Your instructions:
Answer these questions from the text on composite indexes:
(a) What name does the opening statement give the index it creates?
(b) What is the rule called under which an index on (A, B, C) cannot serve a query filtering on B alone?
(c) Which EXPLAIN column is named as the canonical way to verify index usage?

Document extract:
━━━━━━━━

CREATE INDEX fullnames ON employees(last_name, first_name);

A composite index is what lets the database engine efficiently answer queries that filter on multiple columns jointly — e.g. WHERE last_name = 'Puppo' AND first_name = 'Kendra'.

The phone-book-inside-a-phone-book mental model

The PlanetScale post frames this vividly:

You can imagine this as a phone book placed inside another. First, you look up the last name Puppo, leading you to the second catalog for all the people named Kendra, organized alphabetically by first names, which you can use to find Kendra quickly.

sources/2026-04-21-planetscale-how-to-read-mysql-explains

The index physically sorts rows by last_name first; within each last_name group, rows are sorted by first_name. A point lookup for ('Puppo', 'Kendra') is a single B+tree descent.

Why two separate indexes don't work

The naïve alternative to a composite index is two single-column indexes, one on each filter column. The post is explicit this usually underperforms a composite index for AND-predicates:

If you create two separate indexes in this way, MySQL knows how to find all employees named Puppo. It also knows how to find all employees named Kendra. However, it doesn't know how to find people named Kendra Puppo.

Two separate indexes force MySQL into one of three options:

  1. Use one index, filter the rest. Walk the last_name index to find all Puppos, then post-filter each match for first_name = 'Kendra'. Wastes I/O on every non-Kendra Puppo.
  2. Use Index Merge (see type: index_merge) — walk both indexes, intersect the primary-key sets. Works but has coordination overhead and typically loses to a dedicated composite index.
  3. Ignore both indexes — do a full table scan if the planner decides that's cheaper than either above.

The post calls this out: "MySQL may decide not to use multiple indexes; even if it does, in many scenarios, they won't serve the purpose as well as a dedicated index."

The leftmost-prefix rule

A composite index on (A, B, C) can serve queries that filter on:

  • A alone
  • A AND B
  • A AND B AND C

But it cannot serve queries that filter on:

  • B alone (missing leading column)
  • C alone
  • B AND C (missing leading column)

This is the leftmost-prefix rule — the index can be used only if the query's equality predicates cover a contiguous prefix of the index columns starting from the first. The phone-book analogy makes the rule obvious: you can't find "Kendra" in a book sorted primarily by last name without scanning every last-name section.

Verifying usage via EXPLAIN

The canonical verification is EXPLAIN's key_len column:

  • key_len ≈ length of all indexed columns → full composite index is in use.

━━━━━━━━

Stored data:
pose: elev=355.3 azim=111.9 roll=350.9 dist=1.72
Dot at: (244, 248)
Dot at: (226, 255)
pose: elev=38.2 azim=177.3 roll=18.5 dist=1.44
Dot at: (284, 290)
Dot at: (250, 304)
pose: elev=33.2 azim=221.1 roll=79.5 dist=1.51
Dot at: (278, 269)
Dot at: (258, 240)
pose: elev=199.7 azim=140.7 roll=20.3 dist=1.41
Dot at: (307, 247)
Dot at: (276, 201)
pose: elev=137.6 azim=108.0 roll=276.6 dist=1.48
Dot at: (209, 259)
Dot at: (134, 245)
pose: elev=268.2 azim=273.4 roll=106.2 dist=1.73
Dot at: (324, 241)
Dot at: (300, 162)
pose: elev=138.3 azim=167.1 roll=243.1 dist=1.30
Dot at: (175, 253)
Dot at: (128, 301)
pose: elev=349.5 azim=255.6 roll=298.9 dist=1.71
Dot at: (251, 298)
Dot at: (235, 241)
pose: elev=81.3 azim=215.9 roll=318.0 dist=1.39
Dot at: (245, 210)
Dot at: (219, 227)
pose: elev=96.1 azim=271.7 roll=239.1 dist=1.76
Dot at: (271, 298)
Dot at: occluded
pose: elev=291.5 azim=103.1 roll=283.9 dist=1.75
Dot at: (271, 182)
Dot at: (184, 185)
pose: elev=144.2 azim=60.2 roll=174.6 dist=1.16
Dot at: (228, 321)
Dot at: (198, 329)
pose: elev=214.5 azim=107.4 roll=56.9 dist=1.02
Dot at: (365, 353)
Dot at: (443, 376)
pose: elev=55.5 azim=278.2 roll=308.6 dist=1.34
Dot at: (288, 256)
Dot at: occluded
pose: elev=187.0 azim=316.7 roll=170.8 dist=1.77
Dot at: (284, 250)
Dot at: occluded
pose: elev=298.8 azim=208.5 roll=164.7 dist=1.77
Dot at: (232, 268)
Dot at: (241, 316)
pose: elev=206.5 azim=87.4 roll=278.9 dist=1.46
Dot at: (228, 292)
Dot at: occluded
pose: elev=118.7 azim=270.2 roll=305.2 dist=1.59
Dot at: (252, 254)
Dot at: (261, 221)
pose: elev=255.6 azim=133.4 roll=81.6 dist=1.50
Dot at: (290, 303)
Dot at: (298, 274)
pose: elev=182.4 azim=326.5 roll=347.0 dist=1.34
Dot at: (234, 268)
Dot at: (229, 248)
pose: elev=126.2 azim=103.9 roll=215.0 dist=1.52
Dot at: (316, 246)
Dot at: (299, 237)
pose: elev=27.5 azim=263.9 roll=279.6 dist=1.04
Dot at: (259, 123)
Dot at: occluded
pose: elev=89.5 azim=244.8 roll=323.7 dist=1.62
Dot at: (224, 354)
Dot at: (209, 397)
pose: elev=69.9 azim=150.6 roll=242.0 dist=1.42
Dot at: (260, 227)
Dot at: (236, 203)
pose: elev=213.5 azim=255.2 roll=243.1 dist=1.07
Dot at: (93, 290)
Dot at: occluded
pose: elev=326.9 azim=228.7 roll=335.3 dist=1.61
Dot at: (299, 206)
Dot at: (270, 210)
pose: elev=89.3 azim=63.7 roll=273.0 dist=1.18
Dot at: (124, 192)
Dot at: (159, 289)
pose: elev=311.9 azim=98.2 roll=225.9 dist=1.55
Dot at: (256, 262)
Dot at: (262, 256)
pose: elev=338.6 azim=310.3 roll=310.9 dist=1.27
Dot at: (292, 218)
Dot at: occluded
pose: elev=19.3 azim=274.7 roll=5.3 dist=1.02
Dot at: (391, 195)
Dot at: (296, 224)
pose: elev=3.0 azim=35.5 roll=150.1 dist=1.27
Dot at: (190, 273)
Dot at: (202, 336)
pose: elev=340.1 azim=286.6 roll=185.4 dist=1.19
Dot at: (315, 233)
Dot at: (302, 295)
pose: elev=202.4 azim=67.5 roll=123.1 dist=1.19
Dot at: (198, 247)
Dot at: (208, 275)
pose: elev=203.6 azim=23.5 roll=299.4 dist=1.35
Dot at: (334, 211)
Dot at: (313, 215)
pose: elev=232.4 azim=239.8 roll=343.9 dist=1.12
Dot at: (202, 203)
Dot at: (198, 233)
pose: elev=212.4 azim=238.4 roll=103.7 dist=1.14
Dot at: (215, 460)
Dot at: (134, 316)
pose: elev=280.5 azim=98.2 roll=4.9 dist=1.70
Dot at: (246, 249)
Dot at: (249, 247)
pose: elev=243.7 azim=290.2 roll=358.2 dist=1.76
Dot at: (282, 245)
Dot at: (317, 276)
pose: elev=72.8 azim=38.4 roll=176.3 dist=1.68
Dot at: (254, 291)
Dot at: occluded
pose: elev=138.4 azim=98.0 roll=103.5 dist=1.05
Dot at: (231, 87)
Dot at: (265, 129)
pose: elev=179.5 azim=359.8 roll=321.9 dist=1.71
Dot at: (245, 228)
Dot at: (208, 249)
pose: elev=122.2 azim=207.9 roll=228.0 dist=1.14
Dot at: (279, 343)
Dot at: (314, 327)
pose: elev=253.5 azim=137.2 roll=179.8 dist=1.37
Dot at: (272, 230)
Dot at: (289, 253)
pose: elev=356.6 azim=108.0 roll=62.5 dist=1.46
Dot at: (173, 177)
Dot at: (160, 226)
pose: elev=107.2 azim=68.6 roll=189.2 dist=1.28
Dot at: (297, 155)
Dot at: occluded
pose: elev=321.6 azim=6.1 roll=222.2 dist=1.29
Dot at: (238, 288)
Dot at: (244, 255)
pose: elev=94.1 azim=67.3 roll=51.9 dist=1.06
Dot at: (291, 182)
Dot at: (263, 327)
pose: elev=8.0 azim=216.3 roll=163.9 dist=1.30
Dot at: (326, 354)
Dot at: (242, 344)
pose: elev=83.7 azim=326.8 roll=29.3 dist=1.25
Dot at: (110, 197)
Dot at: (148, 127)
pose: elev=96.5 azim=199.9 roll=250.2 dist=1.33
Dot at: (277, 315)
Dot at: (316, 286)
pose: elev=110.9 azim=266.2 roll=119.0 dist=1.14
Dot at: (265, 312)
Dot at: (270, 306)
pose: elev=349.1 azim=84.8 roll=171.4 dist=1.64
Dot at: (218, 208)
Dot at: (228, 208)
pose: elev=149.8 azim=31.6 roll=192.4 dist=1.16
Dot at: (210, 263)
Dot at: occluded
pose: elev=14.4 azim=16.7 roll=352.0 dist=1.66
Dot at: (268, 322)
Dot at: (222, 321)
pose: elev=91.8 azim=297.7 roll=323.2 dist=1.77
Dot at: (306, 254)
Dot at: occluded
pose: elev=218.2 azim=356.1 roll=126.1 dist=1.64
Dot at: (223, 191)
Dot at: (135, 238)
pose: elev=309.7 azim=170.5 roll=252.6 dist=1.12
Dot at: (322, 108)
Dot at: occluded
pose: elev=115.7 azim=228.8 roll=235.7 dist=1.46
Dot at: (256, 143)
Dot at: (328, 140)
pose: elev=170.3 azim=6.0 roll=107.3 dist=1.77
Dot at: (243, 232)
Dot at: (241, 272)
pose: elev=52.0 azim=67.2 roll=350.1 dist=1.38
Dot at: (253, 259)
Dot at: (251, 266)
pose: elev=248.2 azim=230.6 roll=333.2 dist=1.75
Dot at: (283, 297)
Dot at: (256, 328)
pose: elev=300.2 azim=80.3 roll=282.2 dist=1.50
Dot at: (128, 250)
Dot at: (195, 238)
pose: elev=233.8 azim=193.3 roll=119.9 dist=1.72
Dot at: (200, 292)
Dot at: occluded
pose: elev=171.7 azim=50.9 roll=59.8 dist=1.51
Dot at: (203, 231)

━━━━━━━━

Your response:
(a) fullnames
(b) The leftmost-prefix rule
(c) key_len